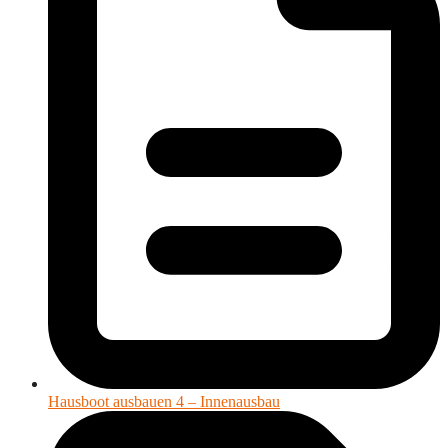
Hausboot ausbauen 4 – Innenausbau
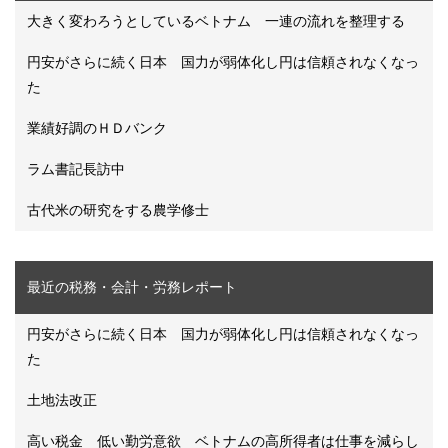
大きく変わろうとしているベトナム 一連の流れを整理する
円安がさらに続く日本 国力が弱体化し円は信頼されなくなっ
た
業績好調のＨＤバンク
ラム書記長訪中
古代米の研究をする農学修士
最近の税務・会計・労務レポート
円安がさらに続く日本 国力が弱体化し円は信頼されなくなっ
た
土地法改正
高い税金 低い勤労意欲 ベトナムの高所得者は仕事を減らし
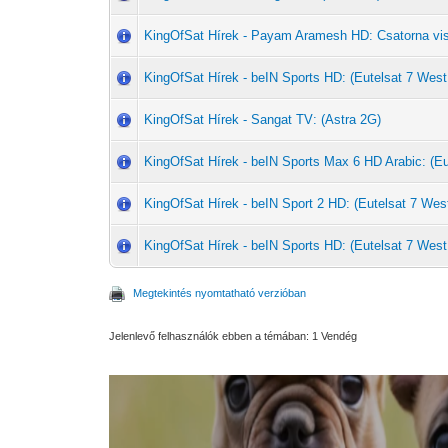
KingOfSat Hírek - Payam Aramesh HD: Csatorna vi
KingOfSat Hírek - beIN Sports HD: (Eutelsat 7 West
KingOfSat Hírek - Sangat TV: (Astra 2G)
KingOfSat Hírek - beIN Sports Max 6 HD Arabic: (Eu
KingOfSat Hírek - beIN Sport 2 HD: (Eutelsat 7 Wes
KingOfSat Hírek - beIN Sports HD: (Eutelsat 7 West
Megtekintés nyomtatható verzióban
Jelenlevő felhasználók ebben a témában: 1 Vendég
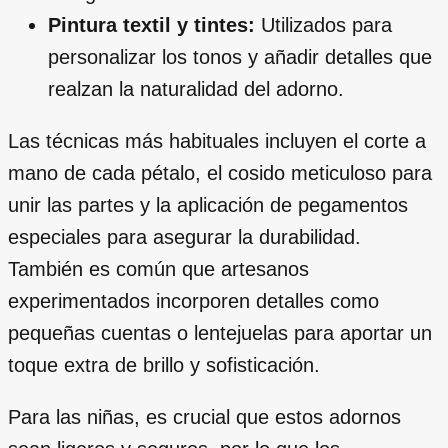
Pintura textil y tintes:
Utilizados para
personalizar los tonos y añadir detalles que
realzan la naturalidad del adorno.
Las técnicas más habituales incluyen el corte a
mano de cada pétalo, el cosido meticuloso para
unir las partes y la aplicación de pegamentos
especiales para asegurar la durabilidad.
También es común que artesanos
experimentados incorporen detalles como
pequeñas cuentas o lentejuelas para aportar un
toque extra de brillo y sofisticación.
Para las niñas, es crucial que estos adornos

++++++

Go through the material above line by line and work out how many lines contain the word "KingOfSat"; give only that number.

**Solution for this problem**
6